## YOUR INSTRUCTIONS
For this exercise, reproduce only the lines from the one holding "Wil je meer" through the final line of the data below, exactly, and omit pictures.

## SOURCE MATERIAL
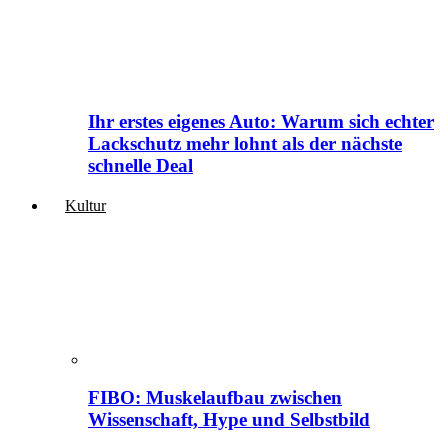
Ihr erstes eigenes Auto: Warum sich echter
Lackschutz mehr lohnt als der nächste
schnelle Deal
Kultur
FIBO: Muskelaufbau zwischen
Wissenschaft, Hype und Selbstbild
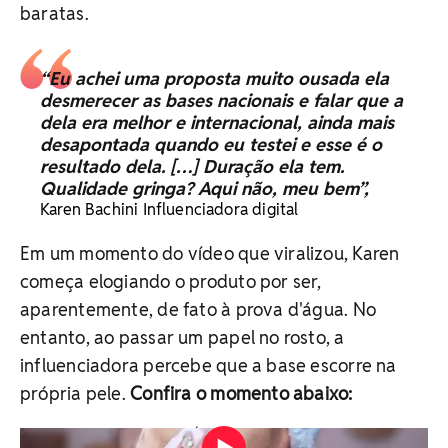
baratas.
“Eu achei uma proposta muito ousada ela
desmerecer as bases nacionais e falar que a
dela era melhor e internacional, ainda mais
desapontada quando eu testei e esse é o
resultado dela. […] Duração ela tem.
Qualidade gringa? Aqui não, meu bem”,
Karen Bachini Influenciadora digital
Em um momento do vídeo que viralizou, Karen
começa elogiando o produto por ser,
aparentemente, de fato à prova d'água. No
entanto, ao passar um papel no rosto, a
influenciadora percebe que a base escorre na
própria pele.
Confira o momento abaixo:
Reprodução / TikTok Karen Bachini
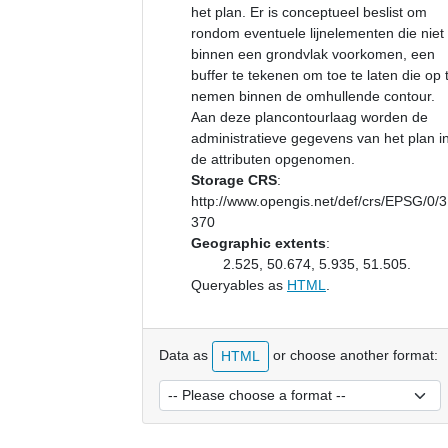
het plan. Er is conceptueel beslist om
rondom eventuele lijnelementen die niet
binnen een grondvlak voorkomen, een
buffer te tekenen om toe te laten die op 
nemen binnen de omhullende contour.
Aan deze plancontourlaag worden de
administratieve gegevens van het plan i
de attributen opgenomen.
Storage CRS
:
http://www.opengis.net/def/crs/EPSG/0/
370
Geographic extents
:
2.525, 50.674, 5.935, 51.505.
Queryables as
HTML
.
Data as
or choose another format:
HTML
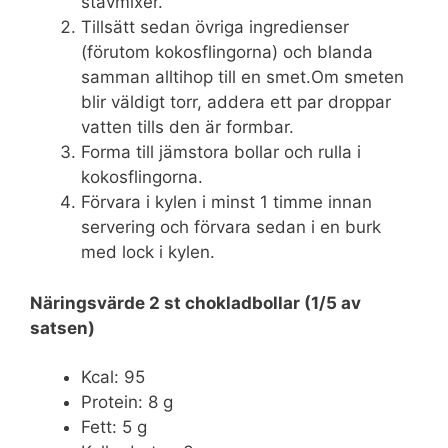
stavmixer.
Tillsätt sedan övriga ingredienser
(förutom kokosflingorna) och blanda
samman alltihop till en smet.Om smeten
blir väldigt torr, addera ett par droppar
vatten tills den är formbar.
Forma till jämstora bollar och rulla i
kokosflingorna.
Förvara i kylen i minst 1 timme innan
servering och förvara sedan i en burk
med lock i kylen.
Näringsvärde 2 st chokladbollar (1/5 av
satsen)
Kcal: 95
Protein: 8 g
Fett: 5 g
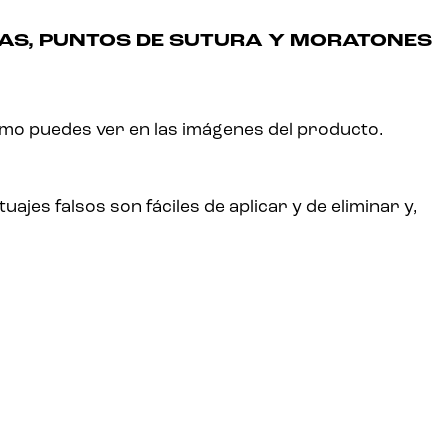
AS, PUNTOS DE SUTURA Y MORATONES
omo puedes ver en las imágenes del producto.
jes falsos son fáciles de aplicar y de eliminar y,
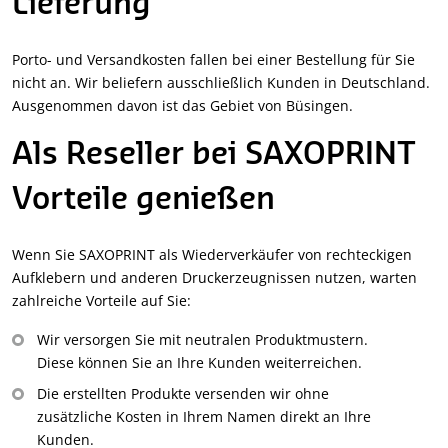
Lieferung
Porto- und Versandkosten fallen bei einer Bestellung für Sie
nicht an. Wir beliefern ausschließlich Kunden in Deutschland.
Ausgenommen davon ist das Gebiet von Büsingen.
Als Reseller bei SAXOPRINT
Vorteile genießen
Wenn Sie SAXOPRINT als Wiederverkäufer von rechteckigen
Aufklebern und anderen Druckerzeugnissen nutzen, warten
zahlreiche Vorteile auf Sie:
Wir versorgen Sie mit neutralen Produktmustern.
Diese können Sie an Ihre Kunden weiterreichen.
Die erstellten Produkte versenden wir ohne
zusätzliche Kosten in Ihrem Namen direkt an Ihre
Kunden.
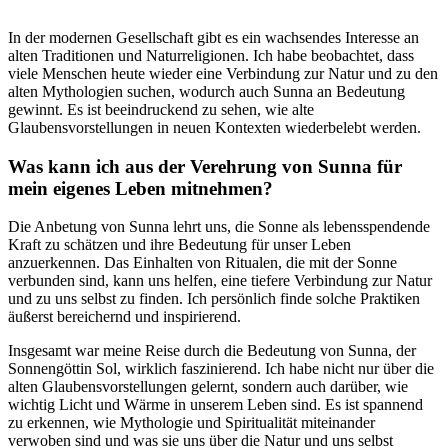
In der ⁤modernen‌ Gesellschaft ‌gibt es ein wachsendes Interesse an
alten Traditionen und Naturreligionen. Ich habe beobachtet, dass​
viele Menschen ‍heute wieder eine Verbindung zur Natur und zu den
alten Mythologien suchen, wodurch ‍auch Sunna​ an ⁣Bedeutung
gewinnt. Es ist beeindruckend zu sehen, wie alte
Glaubensvorstellungen in neuen Kontexten wiederbelebt werden.
Was kann⁢ ich aus der Verehrung von Sunna für
mein eigenes Leben mitnehmen?
Die Anbetung von Sunna ‍lehrt uns, die Sonne als lebensspendende
Kraft zu schätzen und ihre⁢ Bedeutung⁤ für unser Leben
anzuerkennen. Das Einhalten von Ritualen, die mit ‍der Sonne
verbunden sind, kann ‌uns helfen, eine tiefere Verbindung zur Natur
und zu ​uns selbst zu ​finden. Ich persönlich finde solche Praktiken
äußerst bereichernd⁣ und ‌inspirierend.
Insgesamt war meine Reise durch die Bedeutung von Sunna, der
Sonnengöttin Sol, wirklich ​faszinierend. Ich habe nicht nur über die
alten Glaubensvorstellungen gelernt, sondern auch darüber,⁣ wie
wichtig Licht und Wärme in unserem Leben ⁢sind. Es ist‍ spannend‌
zu erkennen, wie Mythologie und Spiritualität miteinander
verwoben sind ⁣und​ was sie uns über die⁣ Natur und uns selbst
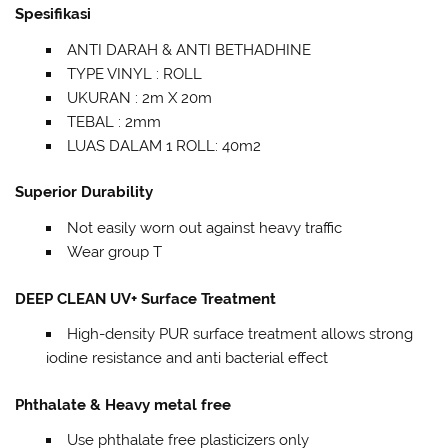
Spesifikasi
ANTI DARAH & ANTI BETHADHINE
TYPE VINYL : ROLL
UKURAN : 2m X 20m
TEBAL : 2mm
LUAS DALAM 1 ROLL: 40m2
Superior Durability
Not easily worn out against heavy traffic
Wear group T
DEEP CLEAN UV+ Surface Treatment
High-density PUR surface treatment allows strong
iodine resistance and anti bacterial effect
Phthalate & Heavy metal free
Use phthalate free plasticizers only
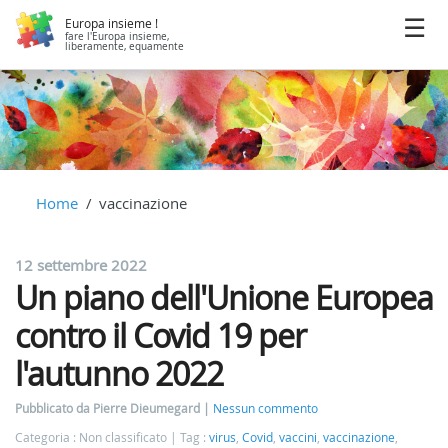
Europa insieme !
fare l'Europa insieme,
liberamente, equamente
Home
vaccinazione
12 settembre 2022
Un piano dell'Unione Europea
contro il Covid 19 per
l'autunno 2022
Pubblicato da Pierre Dieumegard
Nessun commento
Categoria : Non classificato
Tag :
virus
,
Covid
,
vaccini
,
vaccinazione
,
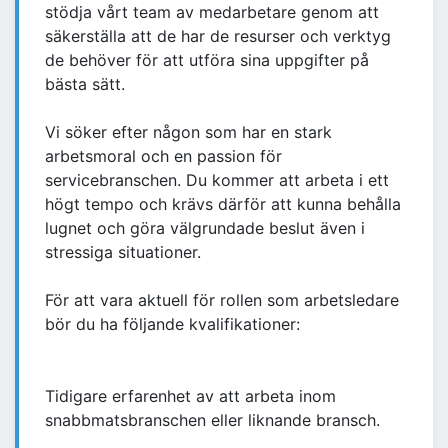
stödja vårt team av medarbetare genom att
säkerställa att de har de resurser och verktyg
de behöver för att utföra sina uppgifter på
bästa sätt.
Vi söker efter någon som har en stark
arbetsmoral och en passion för
servicebranschen. Du kommer att arbeta i ett
högt tempo och krävs därför att kunna behålla
lugnet och göra välgrundade beslut även i
stressiga situationer.
För att vara aktuell för rollen som arbetsledare
bör du ha följande kvalifikationer:
Tidigare erfarenhet av att arbeta inom
snabbmatsbranschen eller liknande bransch.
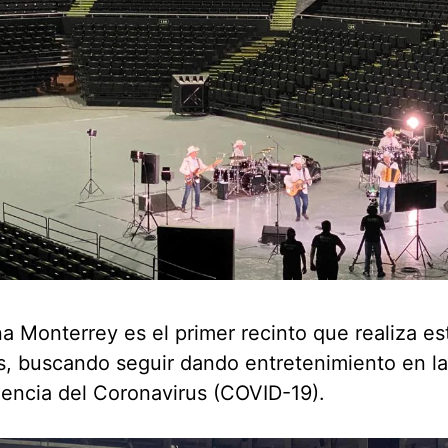
a Monterrey es el primer recinto que realiza es
, buscando seguir dando entretenimiento en la
encia del Coronavirus (COVID-19).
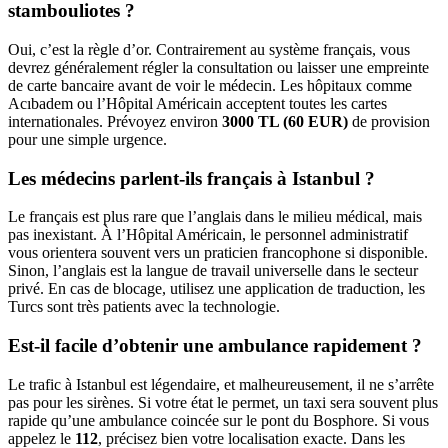
stambouliotes ?
Oui, c’est la règle d’or. Contrairement au système français, vous
devrez généralement régler la consultation ou laisser une empreinte
de carte bancaire avant de voir le médecin. Les hôpitaux comme
Acıbadem ou l’Hôpital Américain acceptent toutes les cartes
internationales. Prévoyez environ
3000 TL (60 EUR)
de provision
pour une simple urgence.
Les médecins parlent-ils français à Istanbul ?
Le français est plus rare que l’anglais dans le milieu médical, mais
pas inexistant. À l’Hôpital Américain, le personnel administratif
vous orientera souvent vers un praticien francophone si disponible.
Sinon, l’anglais est la langue de travail universelle dans le secteur
privé. En cas de blocage, utilisez une application de traduction, les
Turcs sont très patients avec la technologie.
Est-il facile d’obtenir une ambulance rapidement ?
Le trafic à Istanbul est légendaire, et malheureusement, il ne s’arrête
pas pour les sirènes. Si votre état le permet, un taxi sera souvent plus
rapide qu’une ambulance coincée sur le pont du Bosphore. Si vous
appelez le
112
, précisez bien votre localisation exacte. Dans les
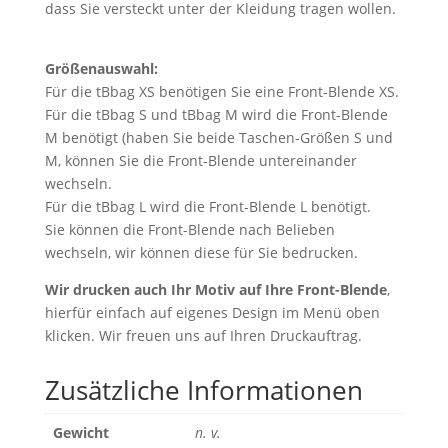
dass Sie versteckt unter der Kleidung tragen wollen.
Größenauswahl:
Für die tBbag XS benötigen Sie eine Front-Blende XS.
Für die tBbag S und tBbag M wird die Front-Blende
M benötigt (haben Sie beide Taschen-Größen S und
M, können Sie die Front-Blende untereinander
wechseln.
Für die tBbag L wird die Front-Blende L benötigt.
Sie können die Front-Blende nach Belieben
wechseln, wir können diese für Sie bedrucken.
Wir drucken auch Ihr Motiv auf Ihre Front-Blende
,
hierfür einfach auf eigenes Design im Menü oben
klicken. Wir freuen uns auf Ihren Druckauftrag.
Zusätzliche Informationen
Gewicht
n. v.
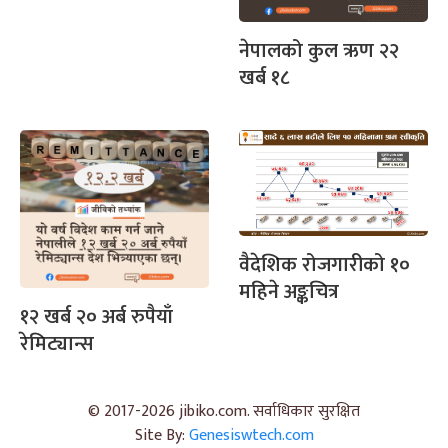
नेपालको कुल ऋण २२
खर्ब १८
वैदेशिक रोजगारीको १०
महिने अङ्कचित्र
१२ खर्ब २० अर्ब रुपैयाँ
रेमिट्यान्स
© 2017-2026 jibiko.com. सर्वाधिकार सुरक्षित
Site By:
Genesiswtech.com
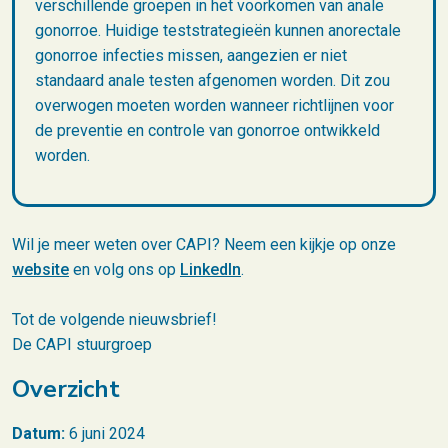
verschillende groepen in het voorkomen van anale
gonorroe. Huidige teststrategieën kunnen anorectale
gonorroe infecties missen, aangezien er niet
standaard anale testen afgenomen worden. Dit zou
overwogen moeten worden wanneer richtlijnen voor
de preventie en controle van gonorroe ontwikkeld
worden.
Wil je meer weten over CAPI? Neem een kijkje op onze
website
en volg ons op
LinkedIn
.
Tot de volgende nieuwsbrief!
De CAPI stuurgroep
Overzicht
Datum:
6 juni 2024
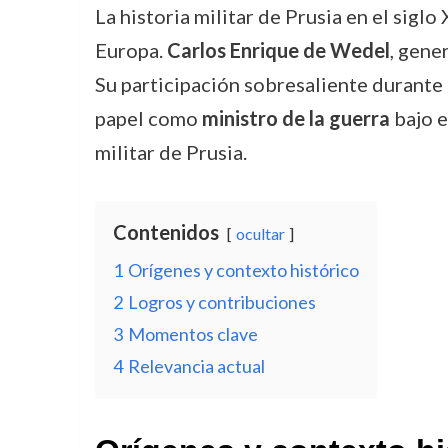
La historia militar de Prusia en el sigl
Europa.
Carlos Enrique de Wedel
, gene
Su participación sobresaliente durante
papel como
ministro de la guerra
bajo e
militar de Prusia.
Contenidos
ocultar
1
Orígenes y contexto histórico
2
Logros y contribuciones
3
Momentos clave
4
Relevancia actual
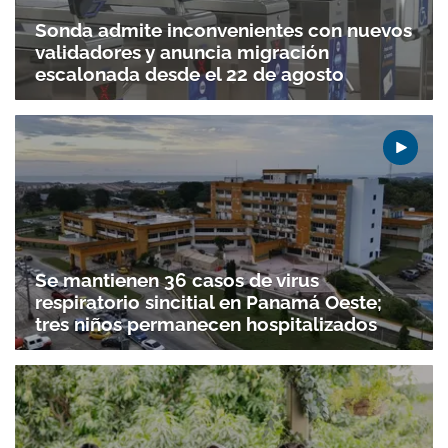
Sonda admite inconvenientes con nuevos
validadores y anuncia migración
escalonada desde el 22 de agosto
Se mantienen 36 casos de virus
respiratorio sincitial en Panamá Oeste;
tres niños permanecen hospitalizados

## RESULT
Wil je meer weten over CAPI? Neem een kijkje op onze
website
en volg ons op
LinkedIn
.
Tot de volgende nieuwsbrief!
De CAPI stuurgroep
Overzicht
Datum:
6 juni 2024
La historia militar de Prusia en el sigl
Europa.
Carlos Enrique de Wedel
, gene
Su participación sobresaliente durante
papel como
ministro de la guerra
bajo e
militar de Prusia.
Contenidos
ocultar
1
Orígenes y contexto histórico
2
Logros y contribuciones
3
Momentos clave
4
Relevancia actual
Sonda admite inconvenientes con nuevos
validadores y anuncia migración
escalonada desde el 22 de agosto
Se mantienen 36 casos de virus
respiratorio sincitial en Panamá Oeste;
tres niños permanecen hospitalizados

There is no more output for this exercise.